Chuan Chang, the only defendant named in the suit, said he was shocked to learn of the lawsuit, which he called "ridiculous."

"This kind of criticism and praise of analysts goes on all the time on every message board, so why us?" asked Chang, when reached Wednesday at his home in Colt's Neck, N.J.

Chang said he has used Yahoo! chat boards for years, but scaled back his activity significantly after learning of the lawsuit on Tuesday. He also warned others on the Elan message board to be careful about what they write.

"Anybody would become wary with something like this; it limits my ability to practice free speech," Chang said. "That is what makes Yahoo! so valuable. In a sense, its existence is justified by the free interchange of information."

David Kaplan, a Wahington D.C. real estate broker and chat board user who was not named in the suit, said he was outraged by the lawsuit. He said the postings he read of the Credit Suisse analyst, although critical, were truthful and called the suit a "blatant effort" to curtail criticism of analysts.

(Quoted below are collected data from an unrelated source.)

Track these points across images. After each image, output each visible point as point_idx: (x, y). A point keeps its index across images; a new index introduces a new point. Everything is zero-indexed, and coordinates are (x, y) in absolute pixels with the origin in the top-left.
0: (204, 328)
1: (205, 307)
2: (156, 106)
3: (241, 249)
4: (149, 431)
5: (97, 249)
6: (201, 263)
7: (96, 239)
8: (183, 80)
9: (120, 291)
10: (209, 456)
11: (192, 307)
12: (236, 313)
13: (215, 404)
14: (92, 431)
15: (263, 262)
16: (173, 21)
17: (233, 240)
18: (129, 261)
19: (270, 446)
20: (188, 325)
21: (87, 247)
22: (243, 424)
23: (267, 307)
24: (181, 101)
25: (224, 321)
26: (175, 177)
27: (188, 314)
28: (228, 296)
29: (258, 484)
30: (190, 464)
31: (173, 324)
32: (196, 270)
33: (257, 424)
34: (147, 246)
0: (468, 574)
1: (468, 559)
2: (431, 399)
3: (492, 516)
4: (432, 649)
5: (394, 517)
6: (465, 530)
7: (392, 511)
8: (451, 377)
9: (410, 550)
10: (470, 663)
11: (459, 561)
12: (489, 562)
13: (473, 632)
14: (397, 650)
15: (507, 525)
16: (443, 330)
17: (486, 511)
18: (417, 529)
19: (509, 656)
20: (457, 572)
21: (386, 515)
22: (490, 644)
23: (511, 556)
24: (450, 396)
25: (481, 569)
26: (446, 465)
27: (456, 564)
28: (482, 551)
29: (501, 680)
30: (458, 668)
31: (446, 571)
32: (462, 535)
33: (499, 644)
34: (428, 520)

Kaplan, who is trying to organize a conference of Elan investors in Dublin this fall, said the defendants with whom he communicated were shocked by the firm's legal action. He has set up an "Elan 11 Defense Fund" in Washington D.C.

Elan's stock has surged recently on expectations that the company may soon release a vaccine to treat Alzheimer's disease. On Tuesday, company officials said its product appeared safe for treating patients in early tests on humans. Elan hopes to begin tests on the drug's effectiveness in stopping Alzheimer's by the end of next year.

Shares of Elan fell 1 1/2, or 3%, to close Wednesday at 50 1/2.